Imagine running a cafe or restaurant in which wages represent just 20 per cent of operational costs.
The figure may seem fanciful in an industry where ‘typical’ labour costs can constitute more than 40 per cent of expenditure, depending on the type of eatery. However, Ken Burgin, community manager at hospitality industry equipment funder Silver Chef, says owners and chefs need to challenge conventional wisdom about labour imposts. “There’s nothing wrong with setting a challenge,” he says.
Burgin says there are some smart steps to take, including using cloud-based rostering so you know to the minute what your wages are during any given week; getting managers and chefs to do their own costed roster, setting them a budget and giving them incentives to stay on target; updating to labour-saving equipment to cut down on manual work; and examining days or parts of days when sales are low and considering whether it is viable to open.
Burgin adds that making tough decisions, such as letting go of unproductive staff members, should also be part of the mix for eateries that need to be aiming to get back 15c to 20c in the dollar as profit from their operations.
Tony Eldred, founder and principal consultant of hospitality management business Eldred Hospitality, says labour costs are a perennial headache for restaurateurs.
He estimates that labour costs represent about 26 per cent of spending for eateries such as bistros without table service, up to 33 per cent for mainstream restaurants with table service, and about 40 per cent for fine-dining establishments. “But most fine-dining restaurants don’t make a profit, so it’s really a moot point at that level.”
Too often, according to Eldred, there is an assumption that higher wage costs are a consequence of having too many staff on the floor. As a result, the inclination is simply to try to make roster cuts.
“But most of the time they just reduce the service levels, which in turn reduces income levels,” Eldred says.

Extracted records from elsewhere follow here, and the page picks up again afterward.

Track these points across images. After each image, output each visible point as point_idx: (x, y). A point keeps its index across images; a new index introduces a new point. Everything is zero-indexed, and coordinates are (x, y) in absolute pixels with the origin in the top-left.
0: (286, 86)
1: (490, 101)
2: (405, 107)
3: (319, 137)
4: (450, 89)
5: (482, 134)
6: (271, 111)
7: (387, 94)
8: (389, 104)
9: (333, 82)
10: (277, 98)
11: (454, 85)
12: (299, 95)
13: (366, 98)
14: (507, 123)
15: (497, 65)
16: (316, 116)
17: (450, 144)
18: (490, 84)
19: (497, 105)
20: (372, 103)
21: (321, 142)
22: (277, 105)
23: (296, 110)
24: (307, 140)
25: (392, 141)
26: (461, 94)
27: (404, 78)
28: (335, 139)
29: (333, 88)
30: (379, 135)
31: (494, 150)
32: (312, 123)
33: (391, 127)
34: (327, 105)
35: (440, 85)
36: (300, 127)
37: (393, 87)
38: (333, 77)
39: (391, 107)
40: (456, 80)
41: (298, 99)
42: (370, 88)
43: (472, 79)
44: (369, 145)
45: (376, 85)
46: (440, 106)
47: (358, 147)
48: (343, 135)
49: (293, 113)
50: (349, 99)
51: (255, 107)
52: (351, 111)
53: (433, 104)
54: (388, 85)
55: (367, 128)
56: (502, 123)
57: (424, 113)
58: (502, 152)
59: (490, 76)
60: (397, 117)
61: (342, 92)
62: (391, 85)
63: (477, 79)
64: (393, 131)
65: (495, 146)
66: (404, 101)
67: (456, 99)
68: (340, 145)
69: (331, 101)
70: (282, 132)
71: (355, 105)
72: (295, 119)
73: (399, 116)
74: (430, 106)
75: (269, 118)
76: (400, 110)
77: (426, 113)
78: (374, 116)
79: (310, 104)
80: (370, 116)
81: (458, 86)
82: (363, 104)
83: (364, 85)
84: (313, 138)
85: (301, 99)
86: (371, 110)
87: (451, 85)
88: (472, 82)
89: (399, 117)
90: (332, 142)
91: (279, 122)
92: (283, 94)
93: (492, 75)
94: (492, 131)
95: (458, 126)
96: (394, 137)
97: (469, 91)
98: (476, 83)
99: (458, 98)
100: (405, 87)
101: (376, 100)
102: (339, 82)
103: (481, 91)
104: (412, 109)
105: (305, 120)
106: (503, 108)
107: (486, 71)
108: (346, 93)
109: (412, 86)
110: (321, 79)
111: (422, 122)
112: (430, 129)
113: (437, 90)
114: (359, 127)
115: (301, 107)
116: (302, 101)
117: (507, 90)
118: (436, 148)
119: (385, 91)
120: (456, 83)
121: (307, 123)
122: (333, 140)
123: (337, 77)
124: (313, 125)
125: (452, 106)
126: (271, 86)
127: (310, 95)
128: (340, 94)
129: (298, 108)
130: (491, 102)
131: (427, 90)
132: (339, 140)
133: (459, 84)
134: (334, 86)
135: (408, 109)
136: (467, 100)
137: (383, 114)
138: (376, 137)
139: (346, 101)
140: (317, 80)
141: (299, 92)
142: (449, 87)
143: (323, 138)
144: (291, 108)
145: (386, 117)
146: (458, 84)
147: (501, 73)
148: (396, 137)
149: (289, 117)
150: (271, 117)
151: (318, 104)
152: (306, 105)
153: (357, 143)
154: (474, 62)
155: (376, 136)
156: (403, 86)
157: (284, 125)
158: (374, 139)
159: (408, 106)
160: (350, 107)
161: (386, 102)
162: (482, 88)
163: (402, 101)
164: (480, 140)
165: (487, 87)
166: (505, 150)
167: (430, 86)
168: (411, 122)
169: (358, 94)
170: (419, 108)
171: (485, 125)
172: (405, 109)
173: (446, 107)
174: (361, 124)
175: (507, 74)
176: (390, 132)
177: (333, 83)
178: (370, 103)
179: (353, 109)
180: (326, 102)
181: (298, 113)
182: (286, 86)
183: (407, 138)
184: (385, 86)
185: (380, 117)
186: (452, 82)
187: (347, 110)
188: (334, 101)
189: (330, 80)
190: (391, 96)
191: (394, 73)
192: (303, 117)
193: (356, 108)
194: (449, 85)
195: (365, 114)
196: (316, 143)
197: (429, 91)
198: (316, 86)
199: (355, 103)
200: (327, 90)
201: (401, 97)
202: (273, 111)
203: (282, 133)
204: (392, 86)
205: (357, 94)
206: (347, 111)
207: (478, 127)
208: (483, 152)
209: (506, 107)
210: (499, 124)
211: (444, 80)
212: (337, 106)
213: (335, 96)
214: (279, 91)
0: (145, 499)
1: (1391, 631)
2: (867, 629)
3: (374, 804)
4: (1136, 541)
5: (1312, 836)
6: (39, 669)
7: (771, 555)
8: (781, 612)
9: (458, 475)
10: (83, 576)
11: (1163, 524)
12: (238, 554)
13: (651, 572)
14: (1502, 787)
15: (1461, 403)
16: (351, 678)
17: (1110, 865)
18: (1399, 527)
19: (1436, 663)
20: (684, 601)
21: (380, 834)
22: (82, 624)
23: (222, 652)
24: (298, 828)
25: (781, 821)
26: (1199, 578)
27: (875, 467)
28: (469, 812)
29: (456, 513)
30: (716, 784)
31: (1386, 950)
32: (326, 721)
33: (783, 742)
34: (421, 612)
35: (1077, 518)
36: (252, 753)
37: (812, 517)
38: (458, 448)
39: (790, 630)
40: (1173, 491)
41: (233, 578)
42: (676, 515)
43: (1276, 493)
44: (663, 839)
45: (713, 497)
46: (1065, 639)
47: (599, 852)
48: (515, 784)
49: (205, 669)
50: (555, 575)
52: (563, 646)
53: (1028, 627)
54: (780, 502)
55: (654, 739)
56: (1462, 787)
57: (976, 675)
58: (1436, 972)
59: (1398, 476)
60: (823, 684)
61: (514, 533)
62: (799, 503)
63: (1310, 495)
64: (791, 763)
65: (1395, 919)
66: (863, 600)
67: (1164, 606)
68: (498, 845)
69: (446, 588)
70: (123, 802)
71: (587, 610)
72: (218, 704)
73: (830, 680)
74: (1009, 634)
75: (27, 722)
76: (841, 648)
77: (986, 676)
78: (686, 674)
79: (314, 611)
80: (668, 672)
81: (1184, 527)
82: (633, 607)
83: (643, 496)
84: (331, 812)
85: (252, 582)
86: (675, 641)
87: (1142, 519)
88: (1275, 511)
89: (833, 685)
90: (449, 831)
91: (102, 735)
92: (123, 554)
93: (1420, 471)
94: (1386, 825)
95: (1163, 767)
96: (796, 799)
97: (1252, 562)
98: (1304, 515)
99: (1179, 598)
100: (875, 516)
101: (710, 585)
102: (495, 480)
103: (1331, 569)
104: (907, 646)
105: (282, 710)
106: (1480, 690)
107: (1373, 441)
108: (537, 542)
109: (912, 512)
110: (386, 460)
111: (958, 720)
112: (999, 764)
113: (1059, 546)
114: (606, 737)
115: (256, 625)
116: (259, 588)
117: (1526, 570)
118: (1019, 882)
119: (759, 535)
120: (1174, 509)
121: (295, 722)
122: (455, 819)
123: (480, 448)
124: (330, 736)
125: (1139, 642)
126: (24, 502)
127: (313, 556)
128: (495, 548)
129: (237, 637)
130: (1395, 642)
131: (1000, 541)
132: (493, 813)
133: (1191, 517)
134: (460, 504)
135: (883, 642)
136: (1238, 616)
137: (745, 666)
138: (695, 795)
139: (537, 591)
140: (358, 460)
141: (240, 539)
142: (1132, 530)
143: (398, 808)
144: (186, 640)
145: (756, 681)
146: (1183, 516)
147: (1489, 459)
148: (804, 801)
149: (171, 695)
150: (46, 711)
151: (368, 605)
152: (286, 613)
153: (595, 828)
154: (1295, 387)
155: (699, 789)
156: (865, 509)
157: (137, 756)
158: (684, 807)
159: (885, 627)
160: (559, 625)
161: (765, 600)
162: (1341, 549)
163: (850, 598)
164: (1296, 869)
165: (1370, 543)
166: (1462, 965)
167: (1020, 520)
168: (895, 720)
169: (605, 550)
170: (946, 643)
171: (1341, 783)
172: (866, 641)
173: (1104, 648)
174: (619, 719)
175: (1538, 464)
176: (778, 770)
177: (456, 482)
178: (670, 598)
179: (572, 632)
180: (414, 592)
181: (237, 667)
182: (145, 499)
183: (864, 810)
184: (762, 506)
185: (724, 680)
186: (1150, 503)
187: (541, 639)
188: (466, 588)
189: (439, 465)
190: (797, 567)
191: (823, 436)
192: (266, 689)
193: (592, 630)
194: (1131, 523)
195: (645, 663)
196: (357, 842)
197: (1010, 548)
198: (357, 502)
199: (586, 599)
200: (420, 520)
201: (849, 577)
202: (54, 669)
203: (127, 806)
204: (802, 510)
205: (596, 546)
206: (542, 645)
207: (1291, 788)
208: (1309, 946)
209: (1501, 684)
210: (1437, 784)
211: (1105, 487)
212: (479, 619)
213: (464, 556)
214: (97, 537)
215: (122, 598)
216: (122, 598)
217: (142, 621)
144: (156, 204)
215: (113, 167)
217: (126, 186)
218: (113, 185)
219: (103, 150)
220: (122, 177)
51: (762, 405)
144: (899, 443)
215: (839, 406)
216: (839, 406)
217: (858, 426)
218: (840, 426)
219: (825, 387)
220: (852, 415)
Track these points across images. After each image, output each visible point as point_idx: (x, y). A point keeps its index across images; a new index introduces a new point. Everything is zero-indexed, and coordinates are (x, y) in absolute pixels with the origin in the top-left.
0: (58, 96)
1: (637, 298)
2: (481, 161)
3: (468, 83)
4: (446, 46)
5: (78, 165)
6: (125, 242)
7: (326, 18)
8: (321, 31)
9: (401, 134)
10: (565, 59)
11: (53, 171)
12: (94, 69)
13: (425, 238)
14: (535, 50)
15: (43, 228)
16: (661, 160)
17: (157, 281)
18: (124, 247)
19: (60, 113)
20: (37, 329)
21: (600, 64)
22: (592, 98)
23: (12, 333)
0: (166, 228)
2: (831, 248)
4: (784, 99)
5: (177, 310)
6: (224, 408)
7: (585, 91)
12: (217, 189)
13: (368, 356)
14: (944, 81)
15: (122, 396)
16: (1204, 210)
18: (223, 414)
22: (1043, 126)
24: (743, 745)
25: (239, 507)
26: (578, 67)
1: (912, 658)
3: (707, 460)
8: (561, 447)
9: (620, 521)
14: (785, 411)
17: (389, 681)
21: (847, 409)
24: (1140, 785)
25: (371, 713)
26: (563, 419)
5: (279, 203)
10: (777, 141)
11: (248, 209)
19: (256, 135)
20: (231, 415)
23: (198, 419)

He advises owners and managers to be conscious of three crucial factors. First, they should realise that high wage costs are often the result of high staff turnover. “Most cafe owners and restaurateurs don’t associate the loss of staff with the number of hours that are required to recruit and train and settle in a new employee,” he says.
Second, remember to examine customers’ average spending levels and ensure that front-of-house staff are active with sales and merchandising “so they bring in more revenue or money per labour hour”. Eldred explains: “You can cure a wage-cost problem by increasing revenue without increasing labour proportionally.”
“Wage cost control is probably the most tricky area of management and probably the most misunderstood.”—Tony Eldred, founder, Eldred Hospitality
Third, operators must appreciate that the key to managing wage costs lies at the supervisory level.
“The owner can’t be everywhere at once. So, the secret is to develop a very strong supervisory structure both in the kitchen and front of house.”
Restaurant & Catering Australia deputy CEO Sally Neville says the wages-versus-service equation for restaurant and cafe owners is a delicate balancing act. The group’s 2017 Industry Benchmarking Report reveals that staff wages comprise 44 per cent of business costs. Neville says using technology to focus labour on areas of most consumer benefit is critical to reducing the cost of labour without diminishing service standards.
“An effective point-of-sale system can save time and staff hours and create efficiencies,” she says. “Using online booking systems saves staff hours on the phone taking bookings. Using great cooking technology can create efficiencies, too.”
Eldred adds that it pays to be creative and match service levels to customer needs. Rather than expensive full-table service, it may be appropriate to provide partial table service whereby a customer orders and picks up food at the counter while roaming staff members serve beverages. “It’s the beverages where the profit is.”
One imperative for restaurant and cafe managers is to get their staff training right.
Burgin believes cross-training is the key so kitchen, bar and front-of-house staff can step into different roles as required. He also suggests monitoring service standards through social media feedback or a ‘mystery customer’ program.
While Australian wages are relatively high, Burgin agrees they can be offset if a well-trained waiter encourages a table of diners to order extra drinks or have dessert. “Aussies aren’t born with a selling gene—we don’t naturally upsell,” he says, adding that such reticence needs to end.
Neville agrees that staff training to increase the selling capability of a team “will improve the average cheque” and is much easier than creating a brand new customer. “If each guest spends one extra dollar per visit, that can add up quickly to thousands of dollars extra revenue each week without much extra labour cost.”
According to Burgin, prospective restaurant owners and chefs “can’t go in to the business to be creative only”. Someone must be able to crunch the numbers, including labour costs.
“There’s often an assumption that the numbers will naturally fall into place—but with Aussie wages they don’t.”